(DATA SECTION begins)

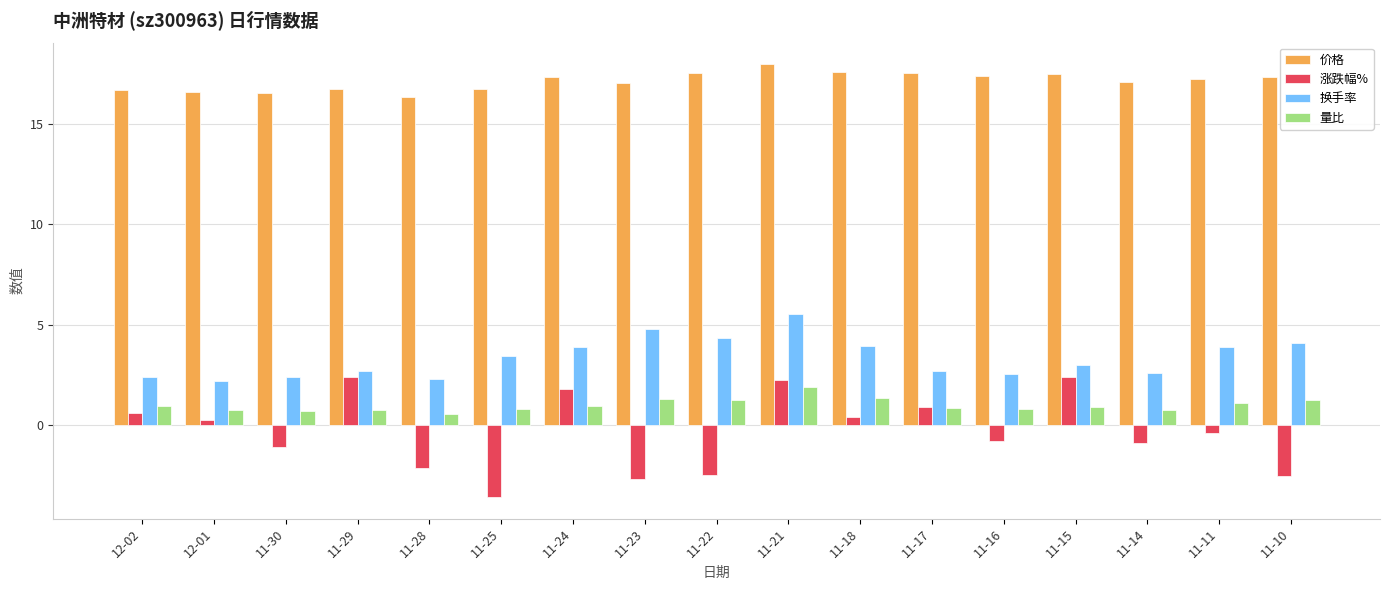

Rank the series at 11-25 from highest to lowest value.

价格, 换手率, 量比, 涨跌幅%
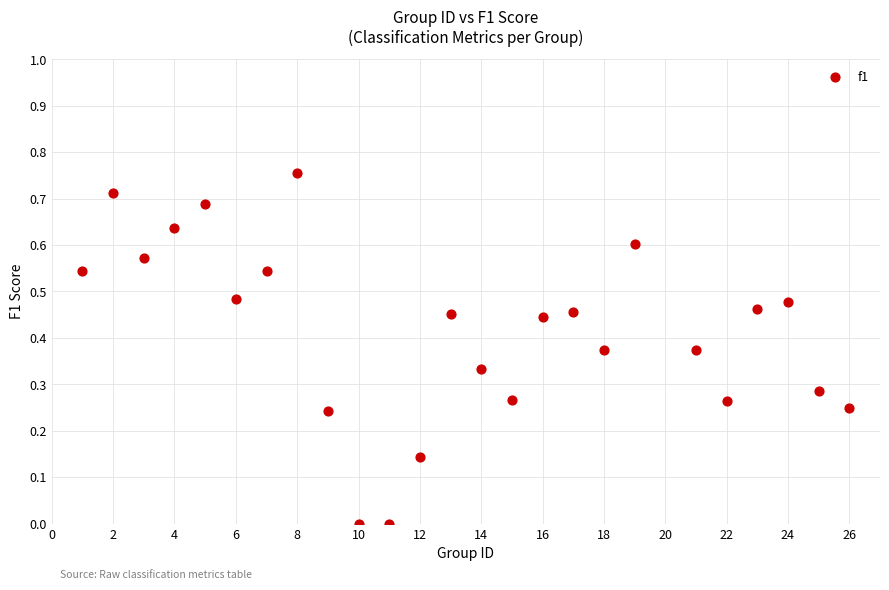

What is the range of X values (max minus min)?

25.0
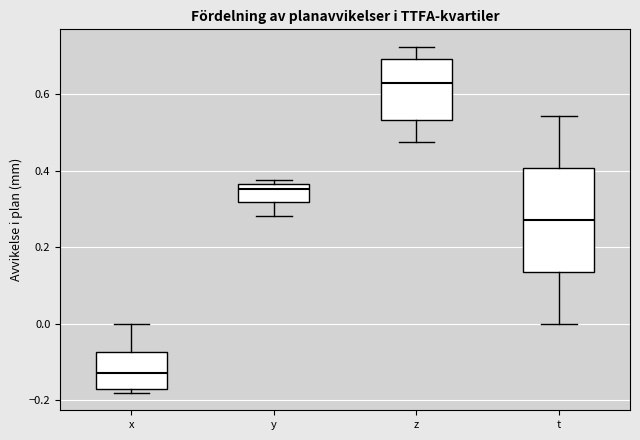

Which box's median line is the highest?

z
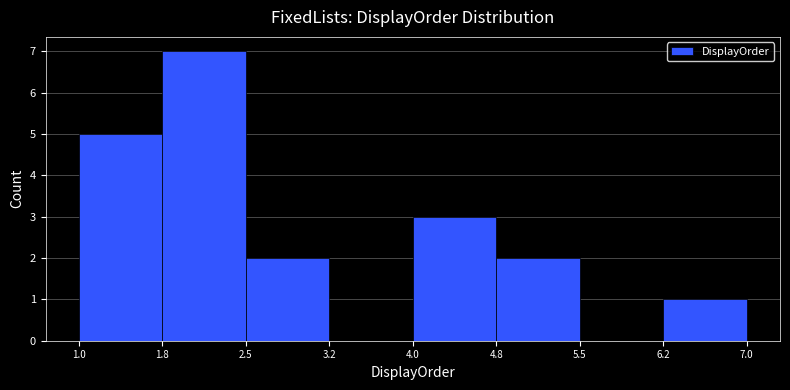

Reading left to right, transcribe this chart: for each bar, give the range it covers on the x-axis and its height. The values are not printed on the chart, so give them approximately, as read against the axis.

1.0 to 1.8: 5
1.8 to 2.5: 7
2.5 to 3.2: 2
3.2 to 4.0: 0
4.0 to 4.8: 3
4.8 to 5.5: 2
5.5 to 6.2: 0
6.2 to 7.0: 1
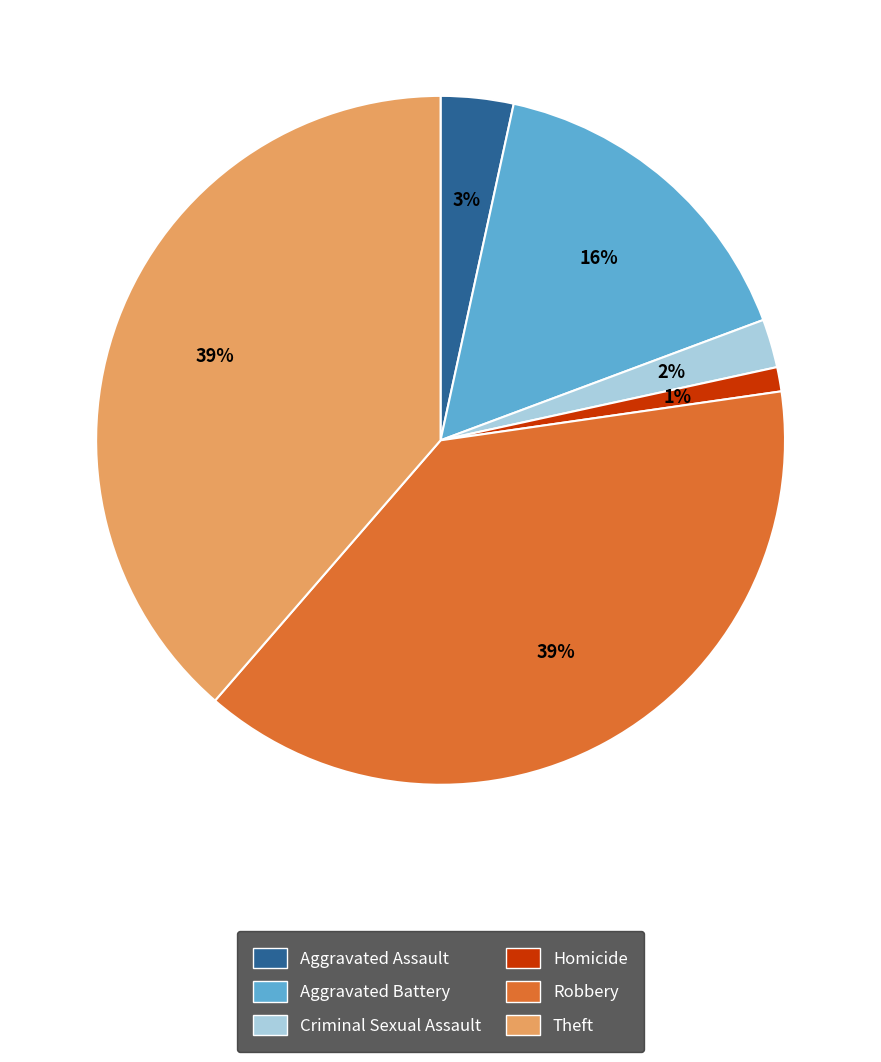

Which has a higher value, Aggravated Battery or Robbery?

Robbery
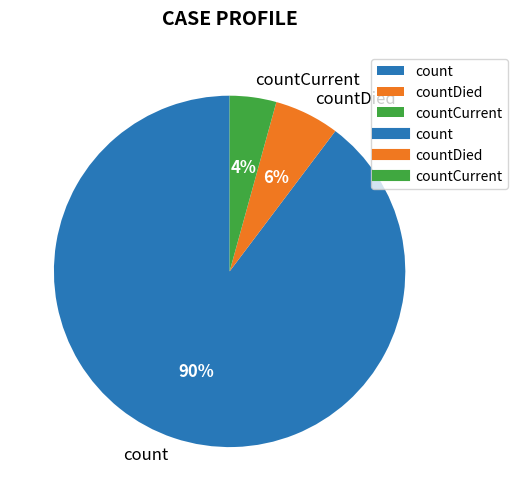

Combined, do countCurrent and countDied account for over 50%?

No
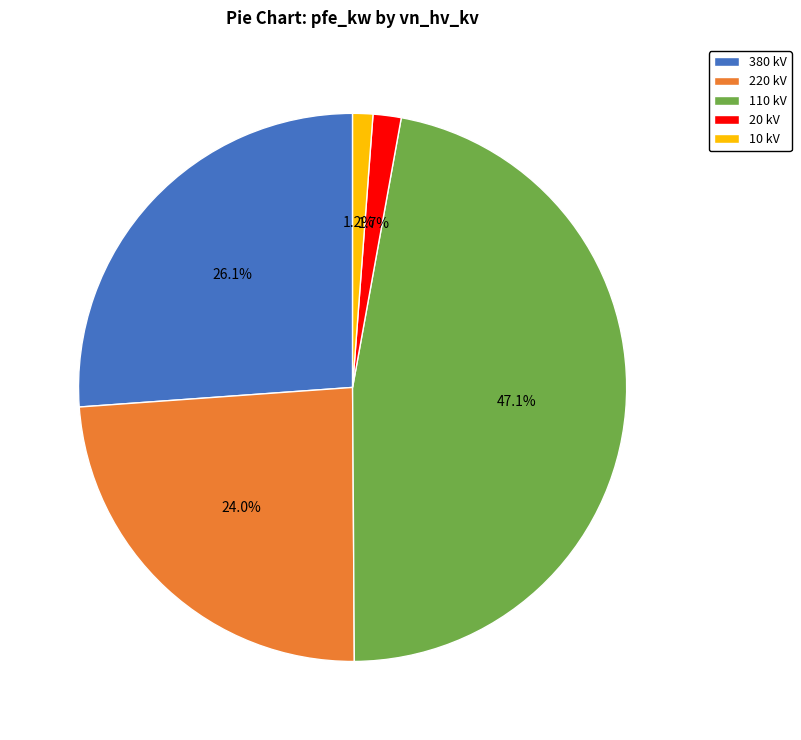

Which has a higher value, 220 kV or 110 kV?

110 kV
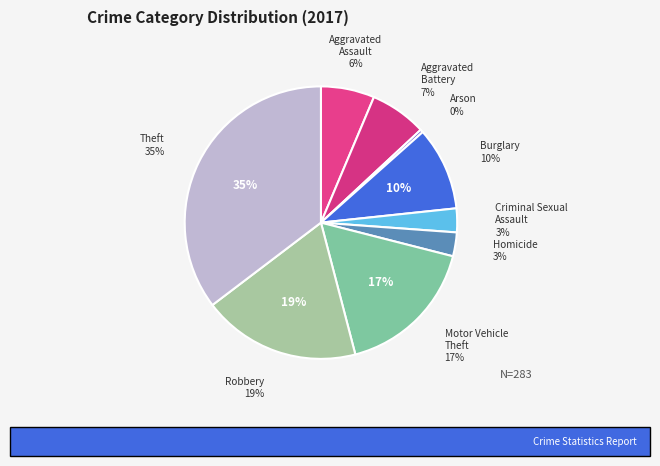

Does Aggravated Assault account for over 50% of the chart?

No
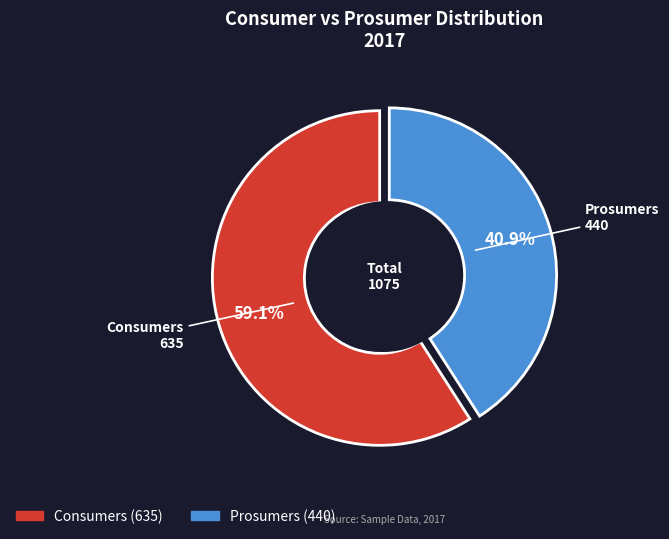

To the nearest percent, what is the combined percentage of Prosumers and Consumers?

100%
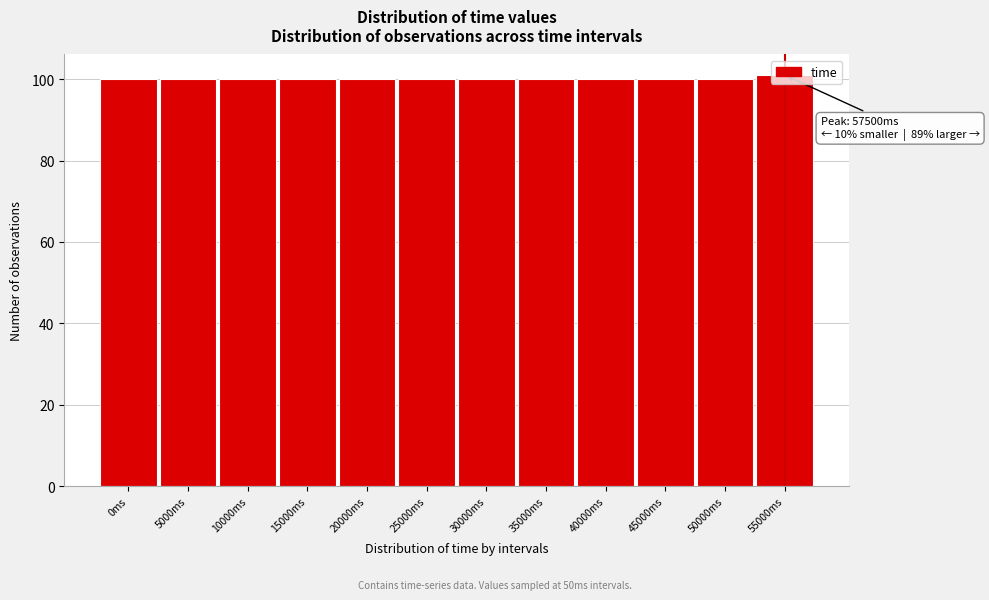

True or false: the data shows 167 at 10000ms.

False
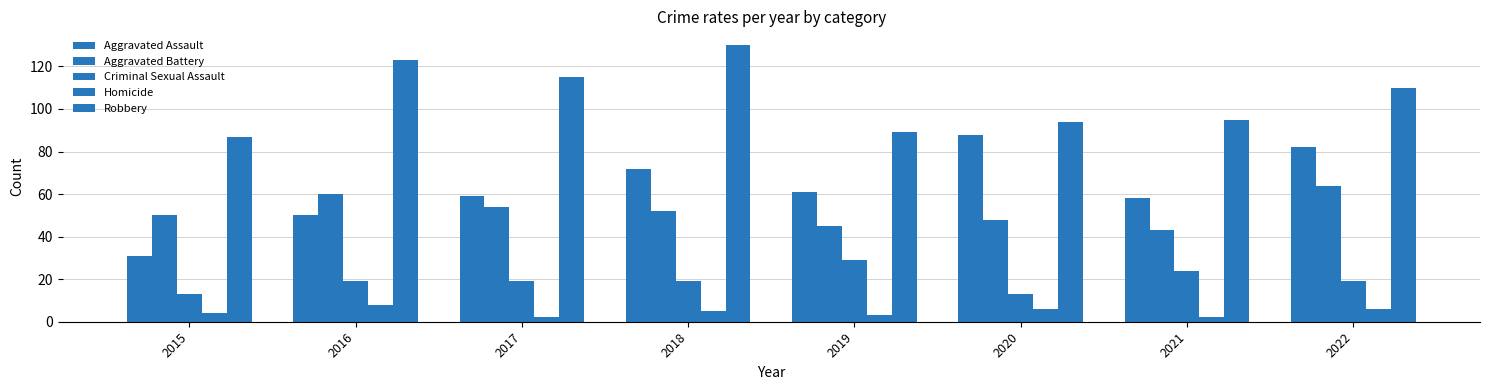

How many groups of bars are there?

8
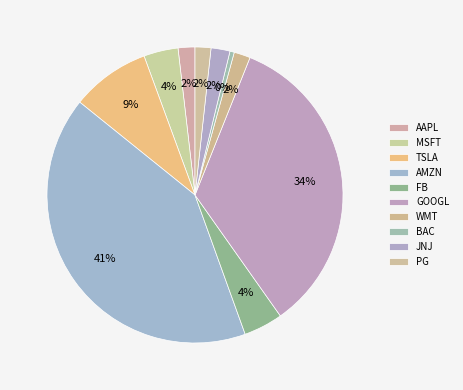

Count the number of slices in the pie.

10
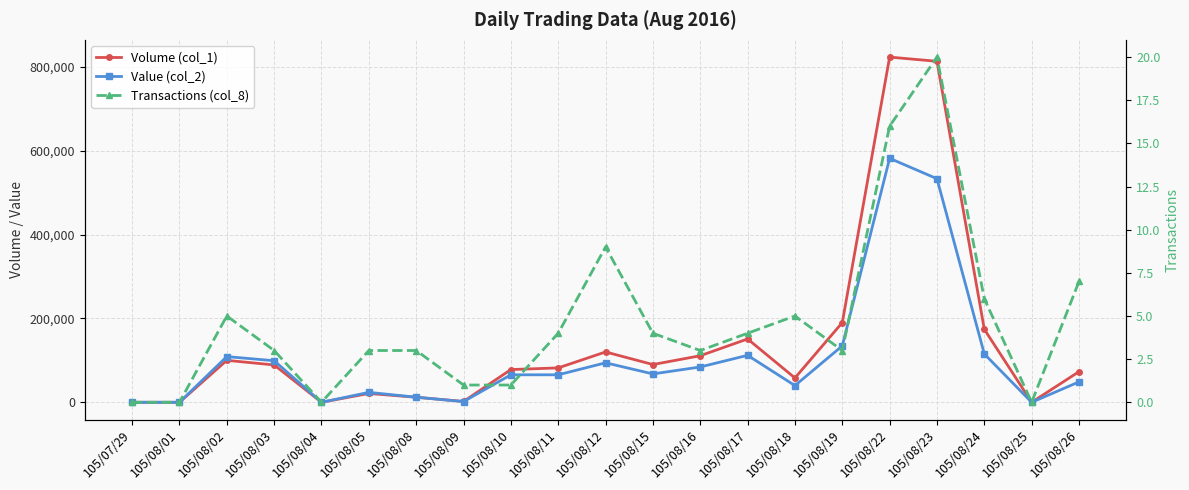

In Volume (col_1), how many points are lower than both neighbors (excluding endpoints)?

5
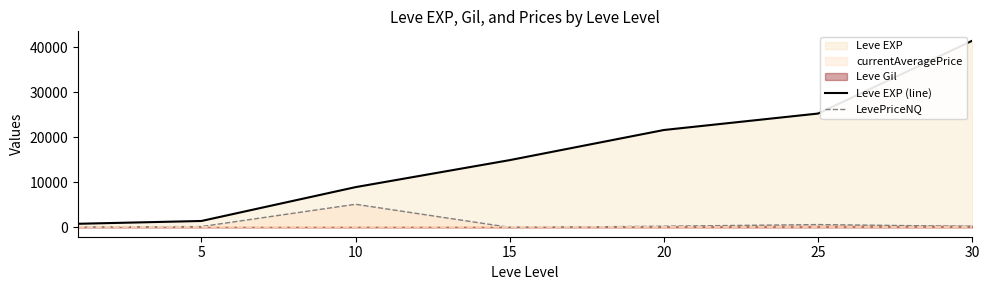

The LevePriceNQ series shows 622.5 at 25. True or false?

True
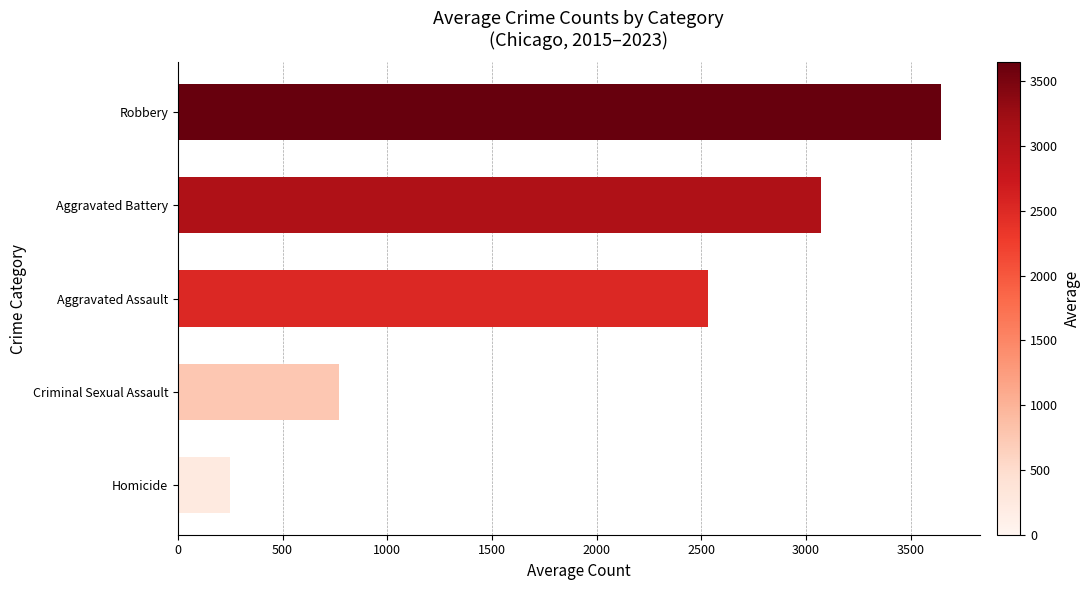

What is the difference between the maximum and minimum values?

3399.0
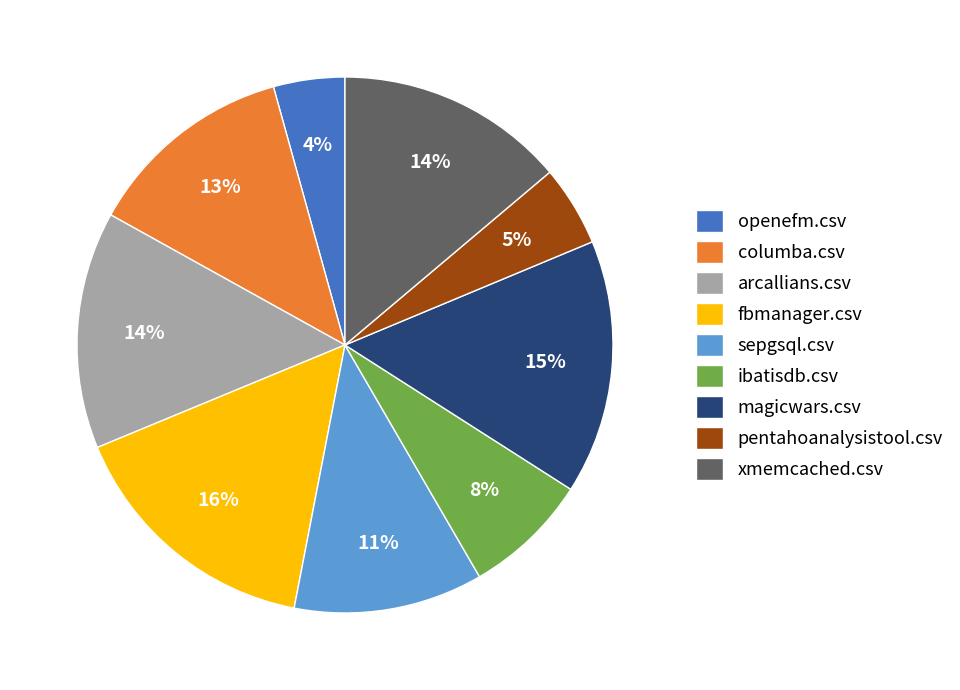

Which category has the smallest portion of the pie?

openefm.csv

(DATA SECTION ends)

-- EXERCISE DETAILS --
Reproduce the material above, substituting "greater value" for each occurrence of "higher value" and leaving everything else unchanged. Omit the pictures from your answer.

-- TASK RESPONSE --
Rank the series at 11-25 from highest to lowest value.

价格, 换手率, 量比, 涨跌幅%

What is the range of X values (max minus min)?

25.0

Which box's median line is the highest?

z

Reading left to right, transcribe this chart: for each bar, give the range it covers on the x-axis and its height. The values are not printed on the chart, so give them approximately, as read against the axis.

1.0 to 1.8: 5
1.8 to 2.5: 7
2.5 to 3.2: 2
3.2 to 4.0: 0
4.0 to 4.8: 3
4.8 to 5.5: 2
5.5 to 6.2: 0
6.2 to 7.0: 1

Which has a greater value, Aggravated Battery or Robbery?

Robbery

Combined, do countCurrent and countDied account for over 50%?

No

Which has a greater value, 220 kV or 110 kV?

110 kV

Does Aggravated Assault account for over 50% of the chart?

No

To the nearest percent, what is the combined percentage of Prosumers and Consumers?

100%

True or false: the data shows 167 at 10000ms.

False

How many groups of bars are there?

8

Count the number of slices in the pie.

10

In Volume (col_1), how many points are lower than both neighbors (excluding endpoints)?

5

The LevePriceNQ series shows 622.5 at 25. True or false?

True

What is the difference between the maximum and minimum values?

3399.0

Which category has the smallest portion of the pie?

openefm.csv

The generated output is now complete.